Directions:
Your job is to report every line of the entries that has "alətləri".

Saved data entries:

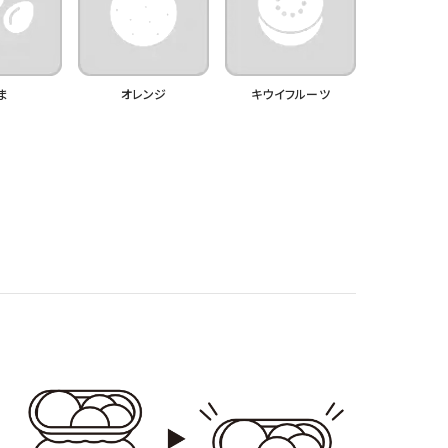
ま
オレンジ
キウイフルーツ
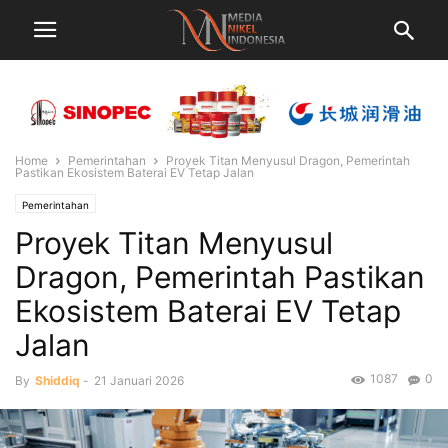
Home
Pemerintahan
Proyek Titan Menyusul Dragon, Pemerintah
Pastikan Ekosistem Baterai EV Tetap Jalan
Pemerintahan
Proyek Titan Menyusul
Dragon, Pemerintah Pastikan
Ekosistem Baterai EV Tetap
Jalan
1087
0
By
Shiddiq
-
21 Januari 2026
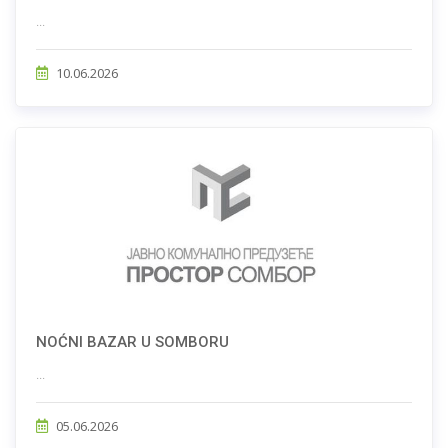
...
10.06.2026
NOĆNI BAZAR U SOMBORU
...
05.06.2026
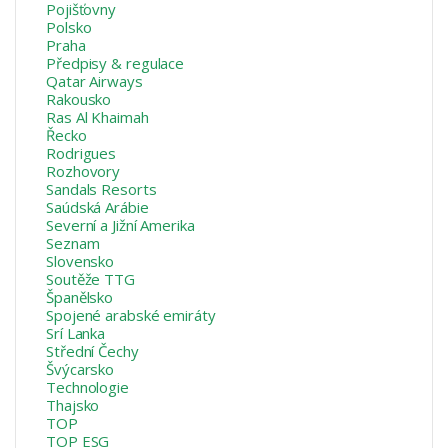
Pojišťovny
Polsko
Praha
Předpisy & regulace
Qatar Airways
Rakousko
Ras Al Khaimah
Řecko
Rodrigues
Rozhovory
Sandals Resorts
Saúdská Arábie
Severní a Jižní Amerika
Seznam
Slovensko
Soutěže TTG
Španělsko
Spojené arabské emiráty
Srí Lanka
Střední Čechy
Švýcarsko
Technologie
Thajsko
TOP
TOP ESG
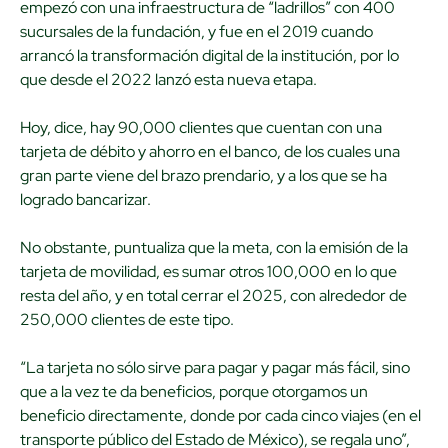
empezó con una infraestructura de “ladrillos” con 400
sucursales de la fundación, y fue en el 2019 cuando
arrancó la transformación digital de la institución, por lo
que desde el 2022 lanzó esta nueva etapa.
Hoy, dice, hay 90,000 clientes que cuentan con una
tarjeta de débito y ahorro en el banco, de los cuales una
gran parte viene del brazo prendario, y a los que se ha
logrado bancarizar.
No obstante, puntualiza que la meta, con la emisión de la
tarjeta de movilidad, es sumar otros 100,000 en lo que
resta del año, y en total cerrar el 2025, con alrededor de
250,000 clientes de este tipo.
“La tarjeta no sólo sirve para pagar y pagar más fácil, sino
que a la vez te da beneficios, porque otorgamos un
beneficio directamente, donde por cada cinco viajes (en el
transporte público del Estado de México), se regala uno”,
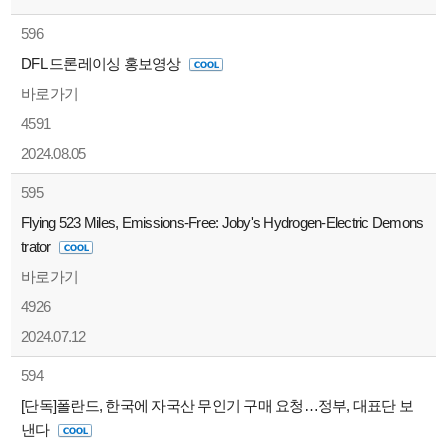
596
DFL 드론레이싱 홍보영상
바로가기
4591
2024.08.05
595
Flying 523 Miles, Emissions-Free: Joby's Hydrogen-Electric Demons
trator
바로가기
4926
2024.07.12
594
[단독]폴란드, 한국에 자국산 무인기 구매 요청…정부, 대표단 보
낸다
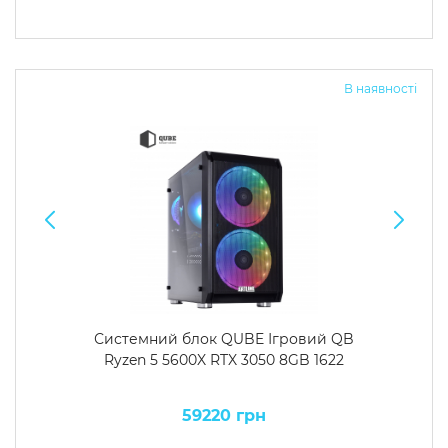
В наявності
Системний блок QUBE Ігровий QB
Ryzen 5 5600X RTX 3050 8GB 1622
59220 грн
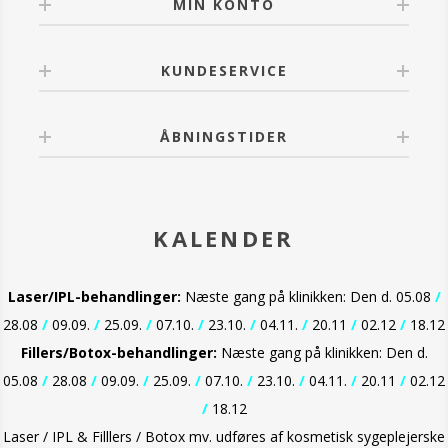
MIN KONTO
KUNDESERVICE
ÅBNINGSTIDER
KALENDER
Laser/IPL-behandlinger:
Næste gang på klinikken: Den d. 05.08
/
28.08
/
09.09.
/
25.09.
/
07.10.
/
23.10.
/
04.11.
/
20.11
/
02.12
/
18.12
Fillers/Botox-behandlinger:
Næste gang på klinikken: Den d.
05.08
/
28.08
/
09.09.
/
25.09.
/
07.10.
/
23.10.
/
04.11.
/
20.11
/
02.12
/
18.12
Laser / IPL & Filllers / Botox mv. udføres af kosmetisk sygeplejerske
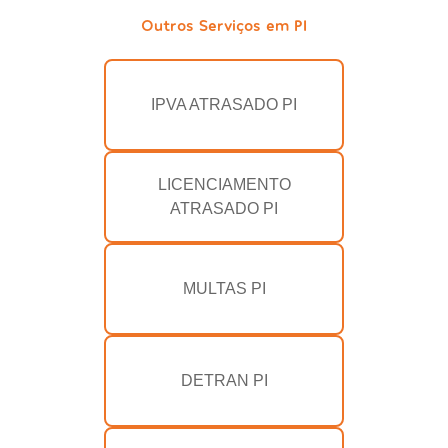
Outros Serviços em PI
IPVA ATRASADO PI
LICENCIAMENTO
ATRASADO PI
MULTAS PI
DETRAN PI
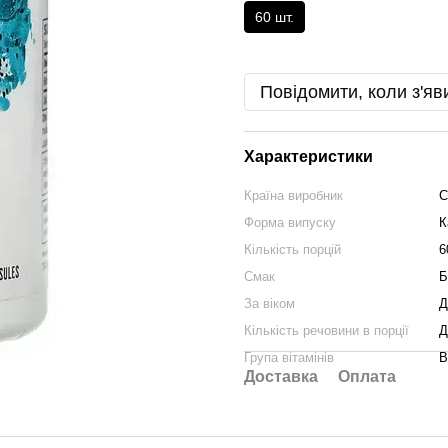
60 шт.
Повідомити, коли з'яв
Характеристики
Країна виробник
Форма випуску
К
Кількість порцій
6
Смак
Б
За віком
Д
Кількість речовини в порції
Д
Група вітамінів
В
Доставка
Оплата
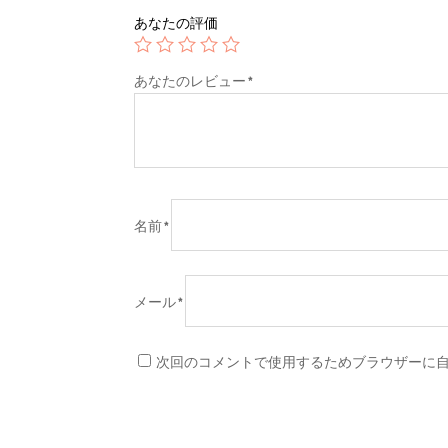
あなたの評価
あなたのレビュー
*
名前
*
メール
*
次回のコメントで使用するためブラウザーに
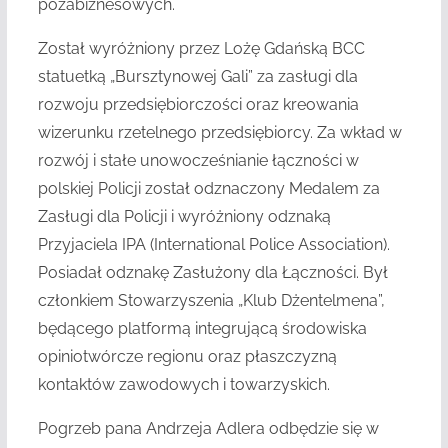
pozabiznesowych.
Został wyróżniony przez Lożę Gdańską BCC
statuetką „Bursztynowej Gali” za zasługi dla
rozwoju przedsiębiorczości oraz kreowania
wizerunku rzetelnego przedsiębiorcy. Za wkład w
rozwój i stałe unowocześnianie łączności w
polskiej Policji został odznaczony Medalem za
Zasługi dla Policji i wyróżniony odznaką
Przyjaciela IPA (International Police Association).
Posiadał odznakę Zasłużony dla Łączności. Był
członkiem Stowarzyszenia „Klub Dżentelmena”,
będącego platformą integrującą środowiska
opiniotwórcze regionu oraz płaszczyzną
kontaktów zawodowych i towarzyskich.
Pogrzeb pana Andrzeja Adlera odbędzie się w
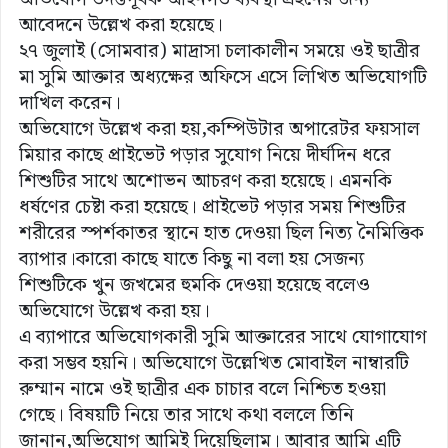
আবেদনে উল্লেখ করা হয়েছে।
২৭ জুলাই (সোমবার) মাদ্রাসা চলাকালীন সময়ে ওই ছাত্রীর
মা সুমি আক্তার অধ্যক্ষের অফিসে এসে লিখিত অভিযোগটি
দাখিল করেন।
অভিযোগে উল্লেখ করা হয়,কম্পিউটার অপারেটর ফয়সাল
মিয়ার কাছে প্রাইভেট পড়ার সুযোগ নিয়ে দীর্ঘদিন ধরে
শিশুটির সাথে অশোভন আচরণ করা হয়েছে। এমনকি
ধর্ষণের চেষ্টা করা হয়েছে। প্রাইভেট পড়ার সময় শিশুটির
শরীরের স্পর্শকাতর স্থানে হাত দেওয়া ছিল নিত্য নৈমিত্তিক
ব্যাপার।কারো কাছে যাতে কিছু না বলা হয় সেজন্য
শিশুটিকে খুন জখমের হুমকি দেওয়া হয়েছে বলেও
অভিযোগে উল্লেখ করা হয়।
এ ব্যাপারে অভিযোগকারী সুমি আক্তারের সাথে যোগাযোগ
করা সম্ভব হয়নি। অভিযোগে উল্লেখিত মোবাইল নাম্বারটি
রুম্মান নামে ওই ছাত্রীর এক চাচার বলে নিশ্চিত হওয়া
গেছে। বিষয়টি নিয়ে তার সাথে কথা বললে তিনি
জানান,অভিযোগ আমিই দিয়েছিলাম। আবার আমি এটি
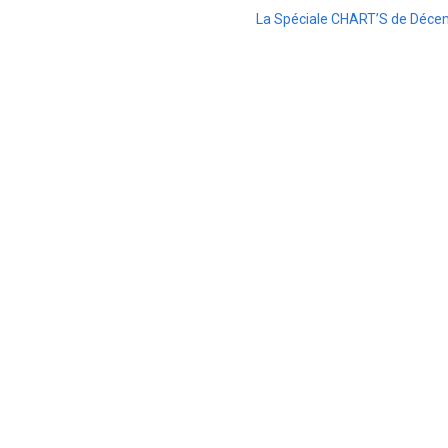
La Spéciale CHART’S de Déce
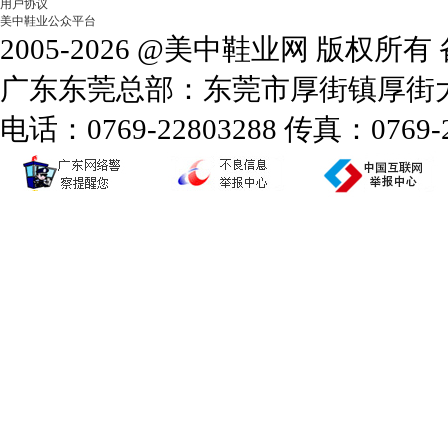
用户协议
美中鞋业公众平台
2005-2026 @美中鞋业网 版权所
广东东莞总部：东莞市厚街镇厚街大道
电话：0769-22803288 传真：0769-2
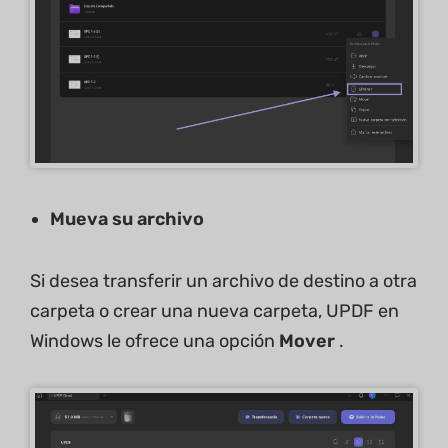
Mueva su archivo
Si desea transferir un archivo de destino a otra
carpeta o crear una nueva carpeta, UPDF en
Windows le ofrece una opción
Mover
.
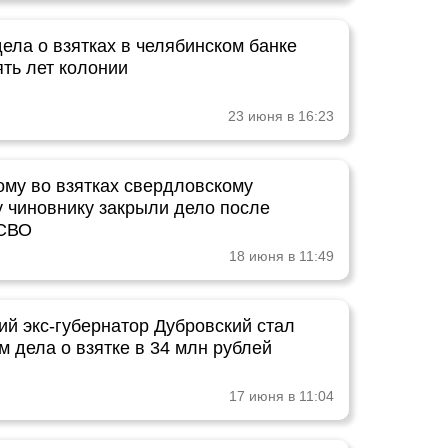
ела о взятках в челябинском банке
ять лет колонии
23 июня в 16:23
му во взятках свердловскому
 чиновнику закрыли дело после
 СВО
18 июня в 11:49
ий экс-губернатор Дубровский стал
 дела о взятке в 34 млн рублей
17 июня в 11:04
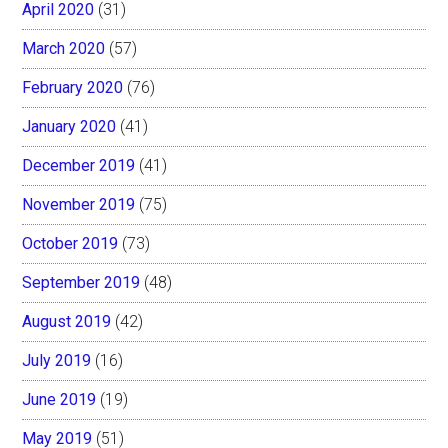
April 2020
(31)
March 2020
(57)
February 2020
(76)
January 2020
(41)
December 2019
(41)
November 2019
(75)
October 2019
(73)
September 2019
(48)
August 2019
(42)
July 2019
(16)
June 2019
(19)
May 2019
(51)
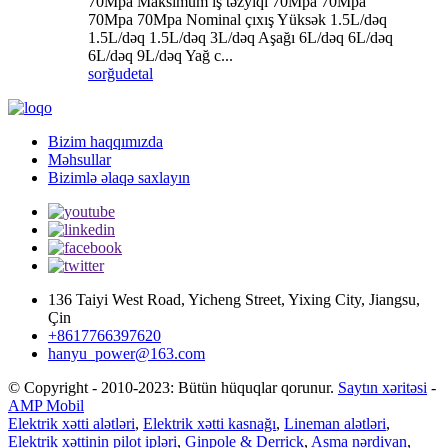
70Mpa Maksimum iş təzyiqi 70Mpa 70Mpa
70Mpa 70Mpa Nominal çıxış Yüksək 1.5L/dəq
1.5L/dəq 1.5L/dəq 3L/dəq Aşağı 6L/dəq 6L/dəq
6L/dəq 9L/dəq Yağ c...
sorğu
detal
Bizim haqqımızda
Məhsullar
Bizimlə əlaqə saxlayın
136 Taiyi West Road, Yicheng Street, Yixing City, Jiangsu,
Çin
+8617766397620
hanyu_power@163.com
© Copyright - 2010-2023: Bütün hüquqlar qorunur.
Saytın xəritəsi
-
AMP Mobil
Elektrik xətti alətləri
,
Elektrik xətti kasnağı
,
Lineman alətləri
,
Elektrik xəttinin pilot ipləri
,
Ginpole & Derrick
,
Asma nərdivan
,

Exercise result:
Elektrik xətti alətləri
Lineman alətləri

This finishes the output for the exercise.